The concert continues via 俺らの家まで [To our home], which also starts to harmonica playing, this time on a nostalgic, beautiful vibe. As a ballad, it softens the audience, but there is also a lot of goof stuff in this track. Having a fun, uplifting tempo and lots of vowels on its lyrics, it is overall a great song to dance to; the original from 1979 actually uses bluegrass fiddles. The lyrics deal with love, but also (and this is a common theme in Tsuyoshi's tracks) with bonding among friends, and their shared taste for gambling, drinking, driving and the rest of it. Next one is also among Tsuyoshi's star themes: STAY DREAM. It is interesting in that it is way more in the 80's musical spectre, pretty much a rock ballad without the previous display of folkloric elements (if not for Tsuyoshi's vocals, which preserve not only the sentimentality but also the plain Japanese of street talk). Said eighties character also manifest itself in the occasional English lyrics, kind of random but so typical of modern Japanese music. The album version also relies on keyboard, but this live version is a full acoustic and solo performance by Tsuyoshi and his guitar, backed by the audience.

とんぼ [Dragonly] follows next, also a quite popular track and among my favorites. Simple and grandious, it relies on quite catchy verses and chorus, playing on some minimalistic chords without that many arrangements. Its trademark is the powerful choir it starts with, in playful contrast with the chorus itself. The beautiful lyrics also allow appreciation of Tsuyoshi's amazing vocal range; any singer capable of nailing this live have some golden lungs. The heartfelt live performance is just spectacular, and you can tell the audience just wants to sing forever. The next track is among those which need no translation: JAPAN. Very much in the line of STAY DREAM, it is a keyboard-guitar rock ballad with plenty of English. In fact there is little guitar, and you can tell Nagabuchi is getting a well deserved rest amidst these songs. The song is of course a tribute to his country, interrogating it about its future; it also traces back its roots to a young Tsuyoshi who liked protest songs. Now, it must be said that his English is actually pretty good here. The live song features three harmonica solos, quite poignant and enjoyable. Well into the performance at this point, Tsuyoshi looks sweaty and really tired but you can tell he does not miss a note. Thus we get to the last track, MOTHER. This is a quite beautiful song, from instrumentals to lyrics, and has a lot more game as a ballad that the other English-titled songs here. This poem to a vanishing mother actually captures the mentioned sadness within most of Tsuyoshi's songs, that of bars, of men ending alone in their lives and without means to return to what they had been before. This theme often appears literally; as an example, both 勇次 and とんぼ present this same construction:

帰りたいけど帰れない [I want to return, but I'm not able to]
もどりたいけどもどれない [I need to go back, but I'm not able to]

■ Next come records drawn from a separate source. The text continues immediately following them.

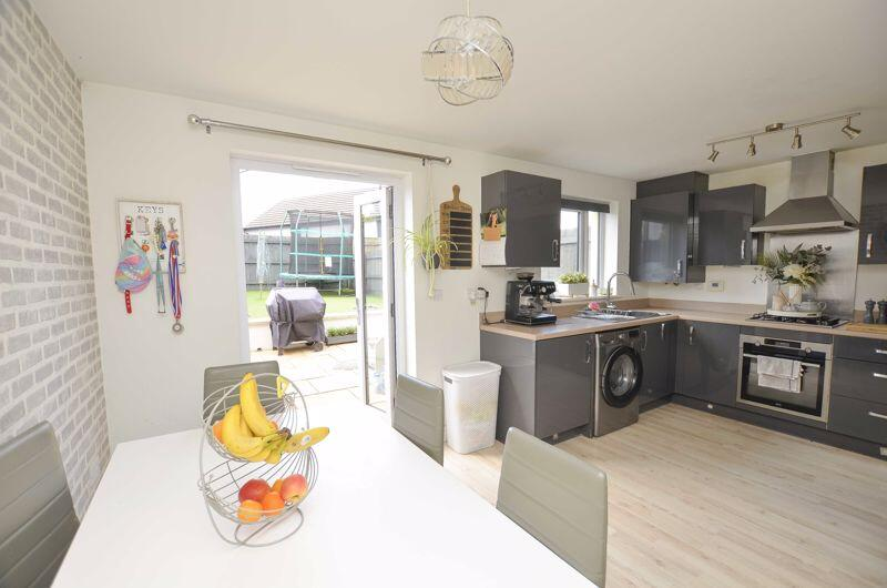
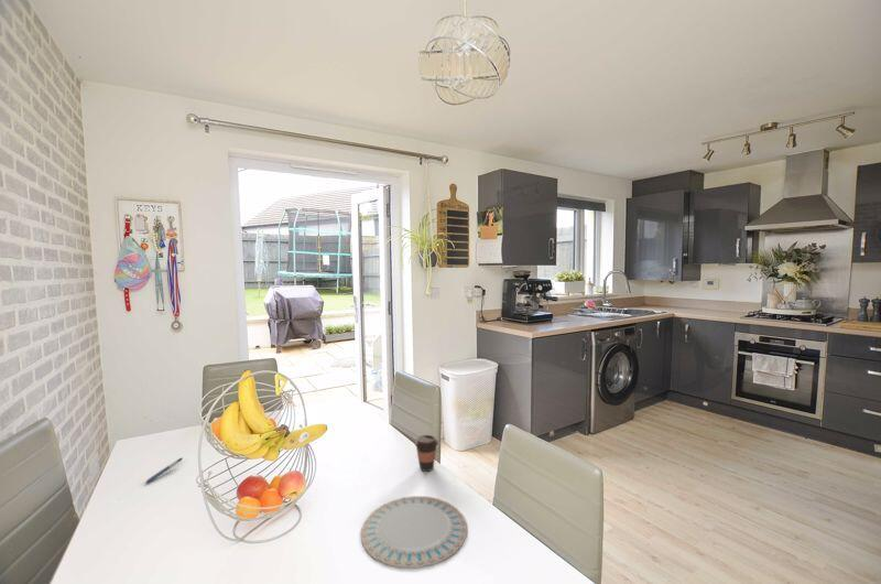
+ chinaware [360,495,468,570]
+ coffee cup [414,434,439,473]
+ pen [144,456,184,485]
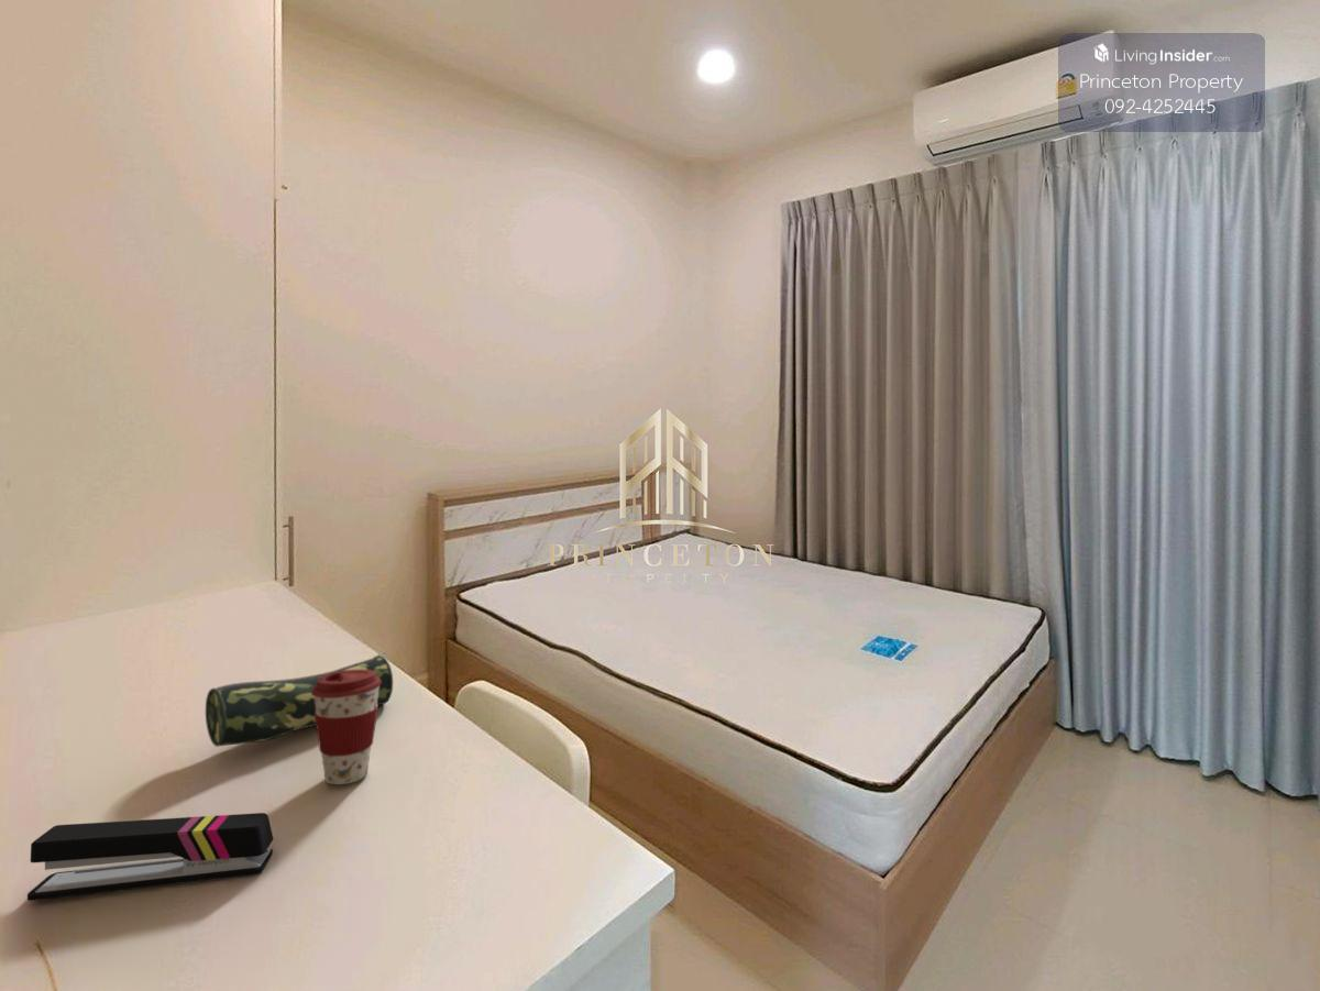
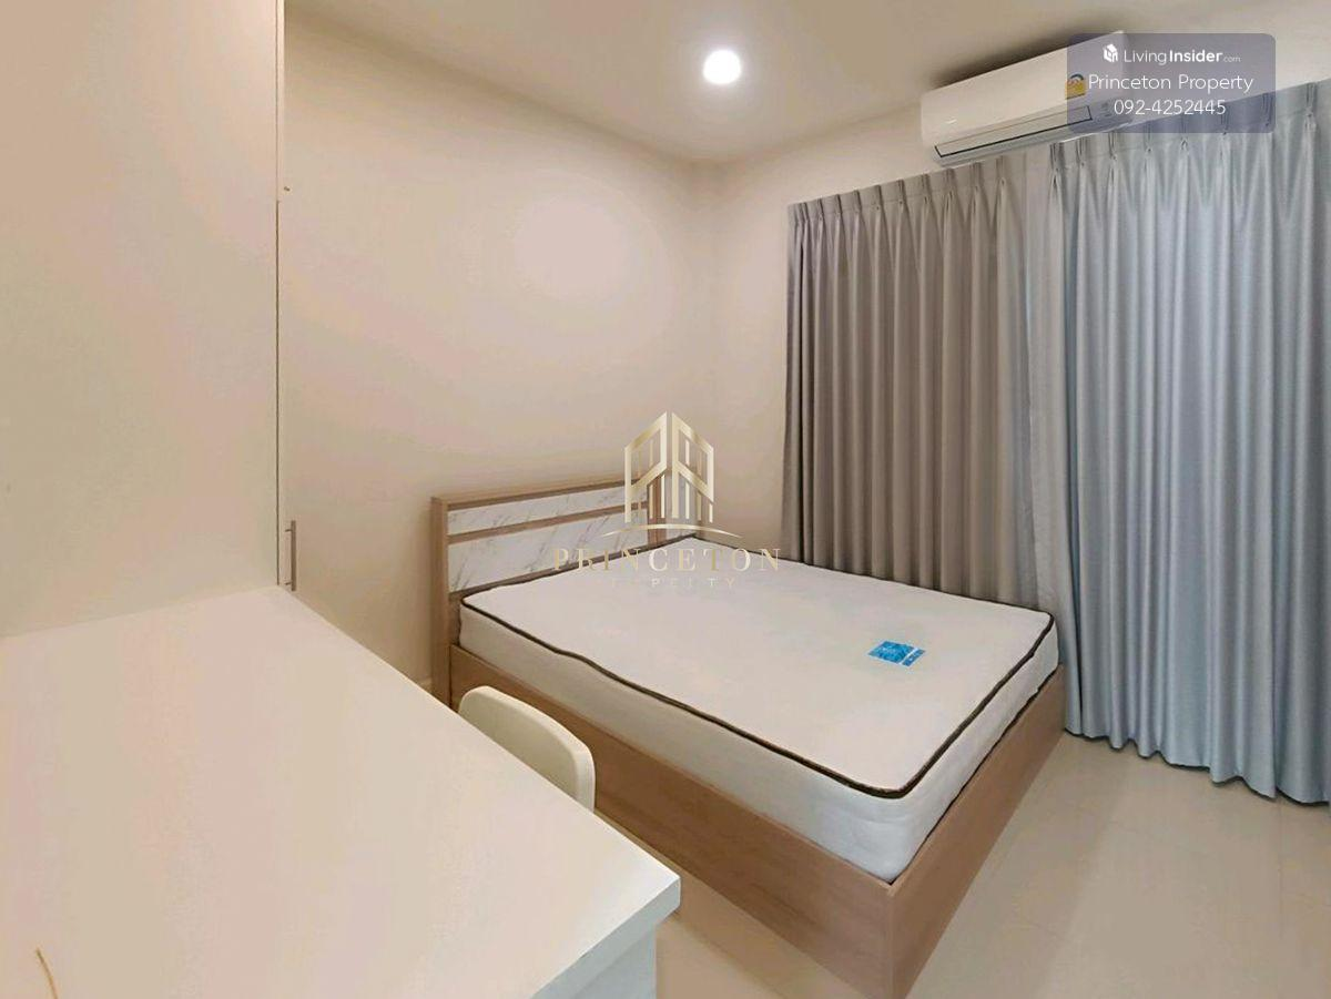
- coffee cup [311,670,382,785]
- pencil case [205,652,394,748]
- stapler [26,812,274,902]
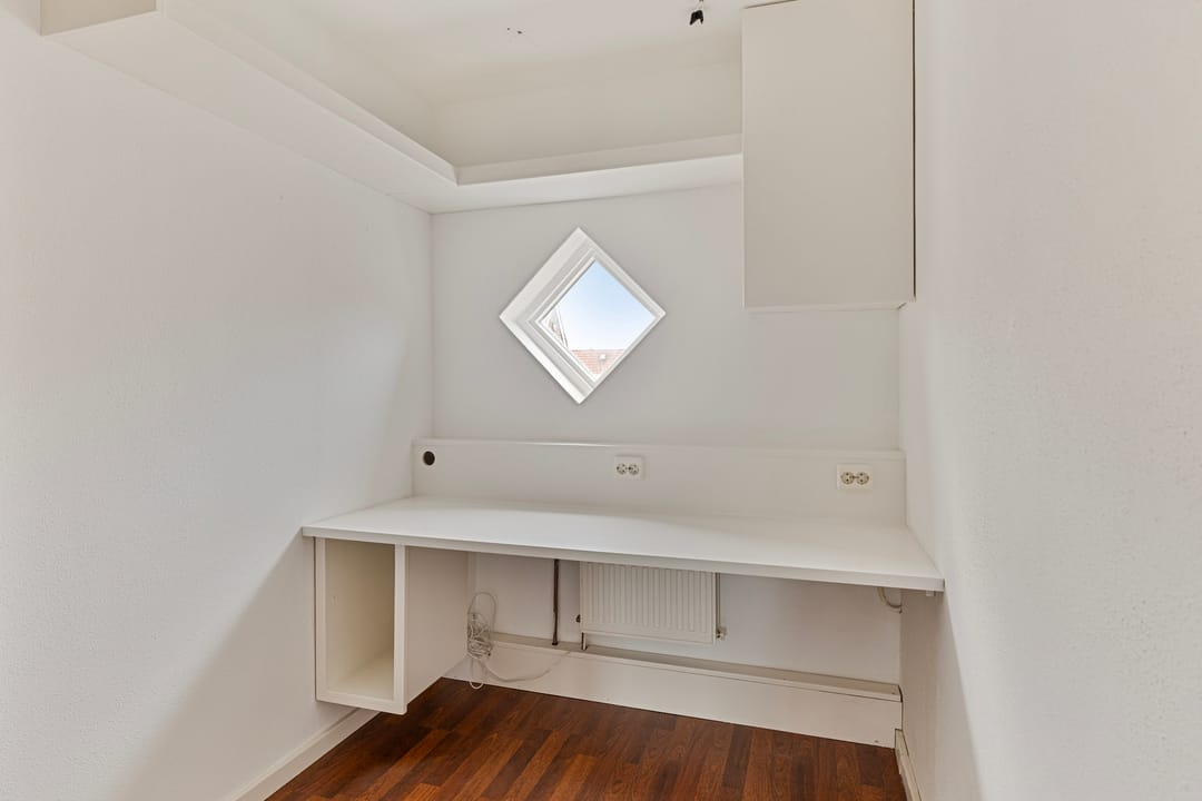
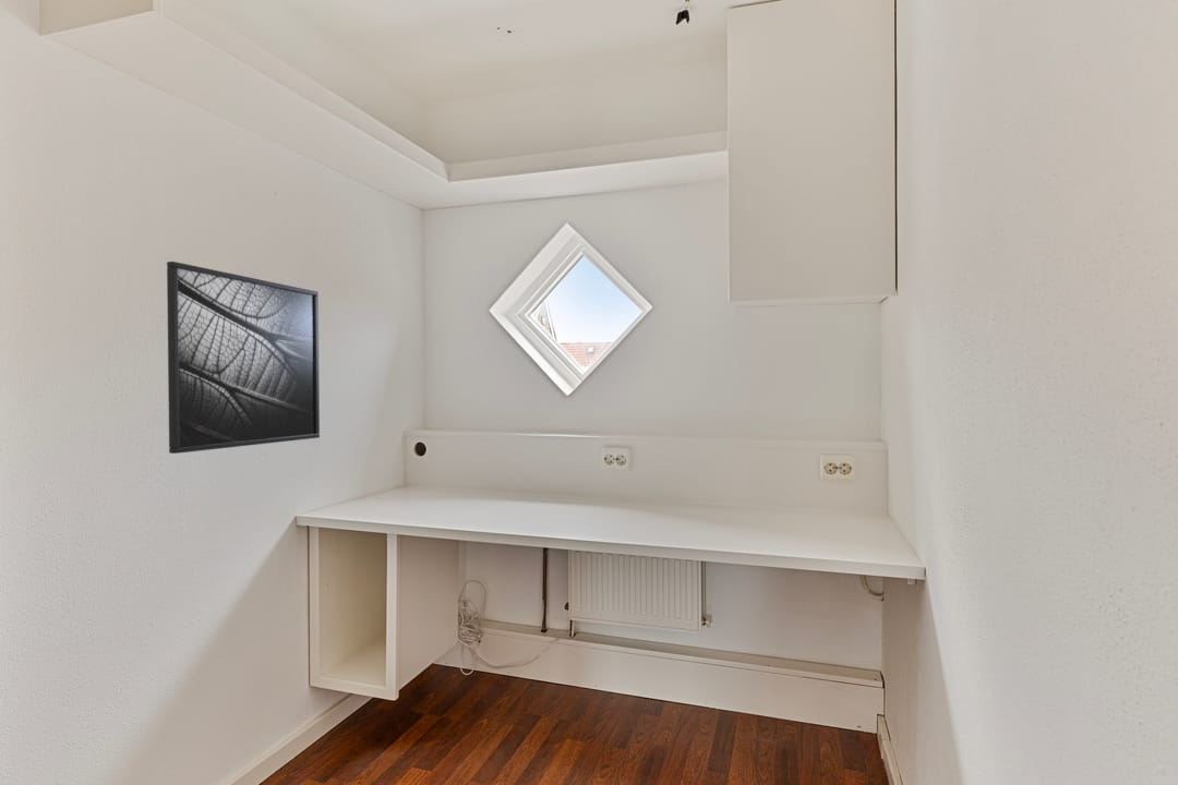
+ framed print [166,261,321,455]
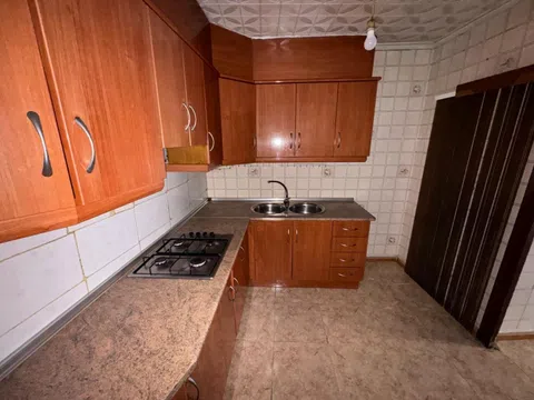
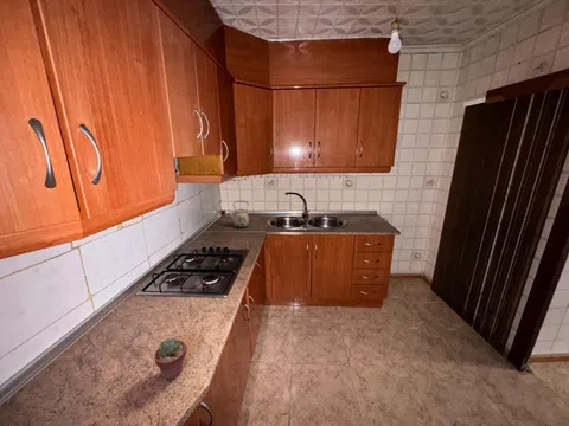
+ potted succulent [153,336,188,382]
+ kettle [226,200,250,228]
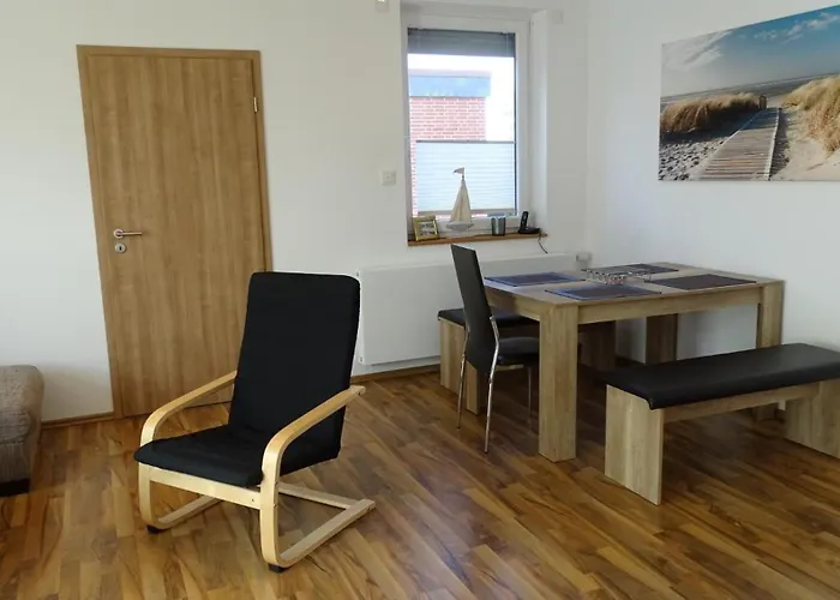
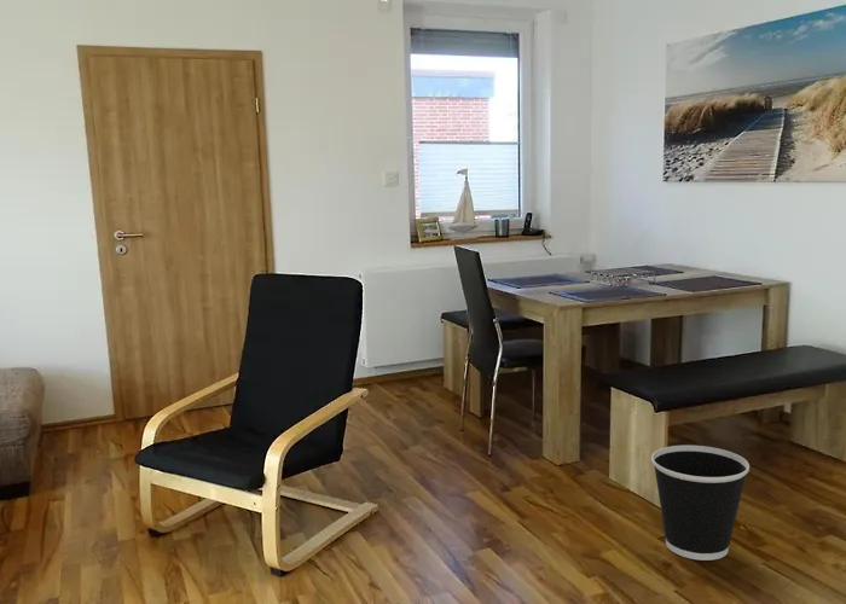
+ wastebasket [650,445,751,562]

It is this deep sentimentaly beneath Tsuyoshi's rough persona that grants him the respect and admiration of many in Japan, even if one can still read in some Youtube comments ''ah, I miss the young Nagabuchi before he turned out a mafia guy'' or ''he is too intense right now, he should turn back''. Well, for better or worse he's not keen on doing so, and we can only hope for more material coming from him at this moment. 63 at the moment, Nagabuchi's legacy is still quite strong in the country, his songs regularly appearing in today's Japanese radio stations and he himself touring a lot and playing his greatest hits. For the time being I end this review.